Con el tiempo, por algunos amigos en común —la verdad es que poco a poco he ido dejando de ver a muchas caras de nuestra juventud—, me fui enterando de tu vida. Me contaron que trabajaste de mesero, luego de cajero de supermercado; que a los pocos meses de mi partida conociste a una catalana, te enamoraste y terminaron viviendo juntos; que gracias a ella acabaste trabajando como asistente en el estudio de abogados de su padre. De todos modos, eso no duró. Que automáticamente volviste a los trabajos de medio pelo, sirviendo mesas y manejando cajas registradoras, hasta que otra mujer entró en tu vida, una sueca que vivía en Barcelona —¿no era turista? — con la que te casaste y tuviste dos hijos. No recuerdo mucho detalle acerca de lo que me fui enterando con el pasar de los años, pero lo que sí puedo recordar, sin problema, es que nada de lo que escuchaba tenía que ver con la bendita literatura ni mucho menos acerca de algún intento de tu parte en escribir o de publicar por lo menos un cuento.

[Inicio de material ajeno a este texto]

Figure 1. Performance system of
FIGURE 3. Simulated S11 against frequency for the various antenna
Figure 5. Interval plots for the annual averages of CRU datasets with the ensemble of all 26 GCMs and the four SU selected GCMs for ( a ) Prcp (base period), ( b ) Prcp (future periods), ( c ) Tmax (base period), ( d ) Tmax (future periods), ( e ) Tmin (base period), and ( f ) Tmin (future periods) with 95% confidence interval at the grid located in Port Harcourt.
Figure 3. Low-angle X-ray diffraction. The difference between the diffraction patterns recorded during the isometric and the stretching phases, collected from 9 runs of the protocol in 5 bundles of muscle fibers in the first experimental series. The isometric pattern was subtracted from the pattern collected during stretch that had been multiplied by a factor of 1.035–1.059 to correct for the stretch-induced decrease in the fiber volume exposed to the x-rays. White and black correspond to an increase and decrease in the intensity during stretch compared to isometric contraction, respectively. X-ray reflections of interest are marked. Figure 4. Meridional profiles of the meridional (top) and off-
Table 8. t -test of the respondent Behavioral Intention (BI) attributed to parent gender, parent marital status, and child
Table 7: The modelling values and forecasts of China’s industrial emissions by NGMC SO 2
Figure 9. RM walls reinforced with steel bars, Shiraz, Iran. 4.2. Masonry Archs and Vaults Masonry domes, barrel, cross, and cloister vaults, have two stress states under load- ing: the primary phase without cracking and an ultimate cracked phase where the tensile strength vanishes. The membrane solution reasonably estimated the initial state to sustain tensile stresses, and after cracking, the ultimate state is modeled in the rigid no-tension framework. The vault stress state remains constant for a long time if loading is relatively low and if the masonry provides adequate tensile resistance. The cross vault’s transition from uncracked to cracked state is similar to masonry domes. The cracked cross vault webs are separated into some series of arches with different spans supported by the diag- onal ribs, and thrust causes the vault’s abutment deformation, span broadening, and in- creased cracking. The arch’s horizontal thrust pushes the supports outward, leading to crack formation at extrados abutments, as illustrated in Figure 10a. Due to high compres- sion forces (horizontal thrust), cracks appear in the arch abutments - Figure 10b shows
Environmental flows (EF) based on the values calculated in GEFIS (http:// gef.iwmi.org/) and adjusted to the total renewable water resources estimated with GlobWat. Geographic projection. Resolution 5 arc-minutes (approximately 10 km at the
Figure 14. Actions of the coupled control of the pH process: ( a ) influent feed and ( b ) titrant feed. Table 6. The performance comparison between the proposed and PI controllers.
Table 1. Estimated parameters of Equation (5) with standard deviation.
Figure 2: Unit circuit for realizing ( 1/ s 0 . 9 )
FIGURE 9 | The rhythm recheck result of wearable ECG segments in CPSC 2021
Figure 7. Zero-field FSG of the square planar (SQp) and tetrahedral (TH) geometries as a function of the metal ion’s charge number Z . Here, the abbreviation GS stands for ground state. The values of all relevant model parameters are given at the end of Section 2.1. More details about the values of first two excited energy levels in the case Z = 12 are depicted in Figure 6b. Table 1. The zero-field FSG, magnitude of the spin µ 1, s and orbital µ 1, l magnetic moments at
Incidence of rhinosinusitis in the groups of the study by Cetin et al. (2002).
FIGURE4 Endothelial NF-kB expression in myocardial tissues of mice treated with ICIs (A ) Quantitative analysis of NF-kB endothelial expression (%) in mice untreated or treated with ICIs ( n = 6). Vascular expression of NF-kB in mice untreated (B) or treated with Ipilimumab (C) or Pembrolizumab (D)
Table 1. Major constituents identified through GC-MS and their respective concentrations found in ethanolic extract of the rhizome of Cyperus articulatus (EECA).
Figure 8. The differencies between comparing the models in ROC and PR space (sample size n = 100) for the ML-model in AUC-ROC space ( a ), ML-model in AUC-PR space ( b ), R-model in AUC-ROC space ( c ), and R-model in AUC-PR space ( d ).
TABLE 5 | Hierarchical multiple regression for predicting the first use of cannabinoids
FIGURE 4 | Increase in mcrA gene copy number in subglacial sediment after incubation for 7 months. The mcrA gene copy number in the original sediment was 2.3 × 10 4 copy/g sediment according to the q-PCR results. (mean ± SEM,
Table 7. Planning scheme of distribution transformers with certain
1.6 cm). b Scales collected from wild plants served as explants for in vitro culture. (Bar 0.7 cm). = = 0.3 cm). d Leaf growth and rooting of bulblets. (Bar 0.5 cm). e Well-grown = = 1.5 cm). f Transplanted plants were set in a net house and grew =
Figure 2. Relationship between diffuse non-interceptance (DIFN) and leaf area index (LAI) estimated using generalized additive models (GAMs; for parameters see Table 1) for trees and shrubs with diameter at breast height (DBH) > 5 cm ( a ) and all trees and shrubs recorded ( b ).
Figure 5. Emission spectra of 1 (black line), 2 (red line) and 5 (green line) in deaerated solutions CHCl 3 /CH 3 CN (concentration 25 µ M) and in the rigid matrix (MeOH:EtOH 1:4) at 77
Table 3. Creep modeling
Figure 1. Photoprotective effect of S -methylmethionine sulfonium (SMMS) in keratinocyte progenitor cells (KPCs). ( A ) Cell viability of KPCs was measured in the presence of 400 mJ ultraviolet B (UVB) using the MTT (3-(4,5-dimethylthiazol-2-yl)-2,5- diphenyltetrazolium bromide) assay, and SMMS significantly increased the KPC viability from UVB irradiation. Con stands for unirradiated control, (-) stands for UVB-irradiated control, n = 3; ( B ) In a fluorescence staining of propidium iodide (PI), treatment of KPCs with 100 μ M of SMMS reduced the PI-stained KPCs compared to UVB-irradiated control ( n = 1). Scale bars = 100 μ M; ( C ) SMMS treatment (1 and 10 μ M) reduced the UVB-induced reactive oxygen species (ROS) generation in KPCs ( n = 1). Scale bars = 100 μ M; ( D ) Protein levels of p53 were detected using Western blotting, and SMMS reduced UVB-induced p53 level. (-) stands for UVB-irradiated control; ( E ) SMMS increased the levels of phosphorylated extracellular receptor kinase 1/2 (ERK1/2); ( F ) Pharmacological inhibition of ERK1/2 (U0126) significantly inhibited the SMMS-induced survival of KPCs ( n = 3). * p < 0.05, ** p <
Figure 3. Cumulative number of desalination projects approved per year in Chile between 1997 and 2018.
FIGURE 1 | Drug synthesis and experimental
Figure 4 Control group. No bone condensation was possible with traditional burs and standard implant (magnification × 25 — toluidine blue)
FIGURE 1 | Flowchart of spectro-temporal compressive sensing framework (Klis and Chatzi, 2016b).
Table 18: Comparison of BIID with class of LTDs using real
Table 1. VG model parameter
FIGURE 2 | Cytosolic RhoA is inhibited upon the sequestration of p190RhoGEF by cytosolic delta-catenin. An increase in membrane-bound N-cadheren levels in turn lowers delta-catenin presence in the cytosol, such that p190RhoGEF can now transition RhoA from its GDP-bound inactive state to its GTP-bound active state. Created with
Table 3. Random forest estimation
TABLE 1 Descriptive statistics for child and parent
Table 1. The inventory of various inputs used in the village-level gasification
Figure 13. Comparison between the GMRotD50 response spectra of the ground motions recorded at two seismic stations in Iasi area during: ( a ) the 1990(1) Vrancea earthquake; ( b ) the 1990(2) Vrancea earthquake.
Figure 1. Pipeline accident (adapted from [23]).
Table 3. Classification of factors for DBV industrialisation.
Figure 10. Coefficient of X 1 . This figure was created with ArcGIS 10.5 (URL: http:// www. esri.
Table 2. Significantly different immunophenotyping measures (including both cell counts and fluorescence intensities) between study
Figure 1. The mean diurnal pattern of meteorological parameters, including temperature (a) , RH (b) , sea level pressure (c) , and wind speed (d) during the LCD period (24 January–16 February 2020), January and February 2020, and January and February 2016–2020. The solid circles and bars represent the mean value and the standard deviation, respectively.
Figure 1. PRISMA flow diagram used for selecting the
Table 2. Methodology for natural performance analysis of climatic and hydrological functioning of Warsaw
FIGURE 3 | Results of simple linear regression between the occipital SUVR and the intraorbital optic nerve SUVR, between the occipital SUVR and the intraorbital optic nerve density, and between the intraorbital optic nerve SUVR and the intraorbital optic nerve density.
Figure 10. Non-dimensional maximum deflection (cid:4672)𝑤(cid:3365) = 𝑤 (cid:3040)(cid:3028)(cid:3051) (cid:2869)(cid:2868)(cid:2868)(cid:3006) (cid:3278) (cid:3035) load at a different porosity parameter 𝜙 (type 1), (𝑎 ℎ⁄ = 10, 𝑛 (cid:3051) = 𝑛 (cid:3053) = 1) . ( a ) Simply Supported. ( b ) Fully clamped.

Te puedo decir que mi camino tampoco ha sido fácil. ¿Escribí? Sí. ¿Publiqué? Eventualmente. Ahora soy un humilde profesor de colegio y me dedico día a día a enseñar lo poco que he aprendido a niños y adolescentes. No es la vida que me había imaginado, pero el sueño se ha mantenido intacto todos estos años, a pesar de que me faltara aquella muleta que me ayudaría a no tropezar durante tiempos difíciles, a pesar de que el amigo que mejor entendía los miedos que sentimos las personas que nos dedicamos a este ingrato oficio ya no estuviera conmigo. ¿Cómo así se pierde la magia de un día para otro? ¿Eres feliz sabiendo que abandonaste tus sueños y que lo tiraste todo por la borda? Por lo menos, y a pesar de todo, durante todos estos años logré que mi estrella siguiera brillando, sentirme un cuerpo luminoso; y tuve la certeza de que esa luz, cargada aún de mis sueños y de mi juventud, que emanaba, que iluminaba el mundo, no solo llenaría de fulgor mi camino, sino que trascendería el reino terrenal y viajaría por el cosmos, hasta posarse como una supernova en medio del universo.